The lack of domain information presents various issues and limitations for potential solutions.

[Loose] If we assume that received cookies all belong to the second-level domain:

  • We must identify what a "second-level domain" actually is (e.g. domain.co.uk exists, so we cannot blindly assume the level of the domain based on the number of separators)
  • This is a security issue for subdomains that are shared with others, as is common in shared hosting (e.g. vercel, github pages, js.org) as it can happily send all vercel.app cookies to malicious.vercel.app
  • This assumption is invalid for any pages hosted on direct IP addresses (eg. https://1.1.1.1 from Cloudflare)

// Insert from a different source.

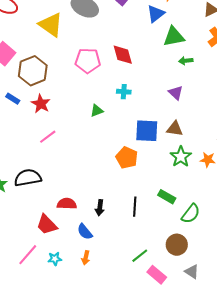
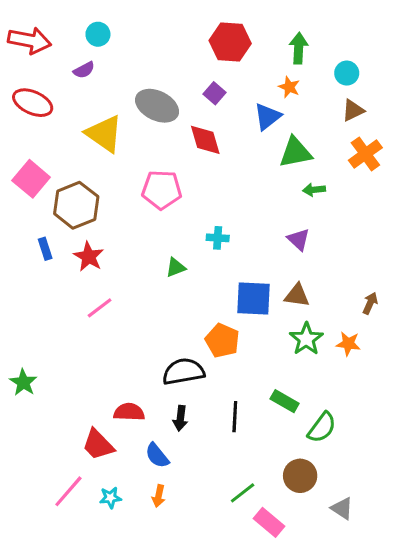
red diamond: (123, 55) -> (205, 140), moved
blue rectangle: (13, 99) -> (45, 249), turned 40
black semicircle: (28, 178) -> (183, 372), moved
gray triangle: (192, 272) -> (342, 508), moved

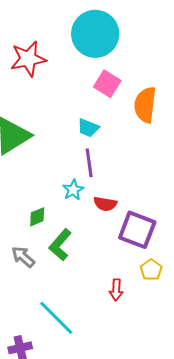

[Strict] If we pick the strictest domain and assume received cookies belong to the current domain of the application:

  • A SvelteKit app hosted at sub.domain.com would have to assume domain.com cookies as sub.domain.com cookies, and so api.domain.com would not be eligible to receive the cookies from server-side fetch using this algorithm, despite the fact that they would normally be passed by the browser clientside.
  • The above behavior would require extensive documentation, as it would be a difference between the client and the server fetch.

The above also assumes we can adequately identify the current host. The Host HTTP header can be manipulated by the client, which seems questionable. A configurable setting may lead unaware devs to emulate the loose mode to "make things work" and turn the feature into a footgun.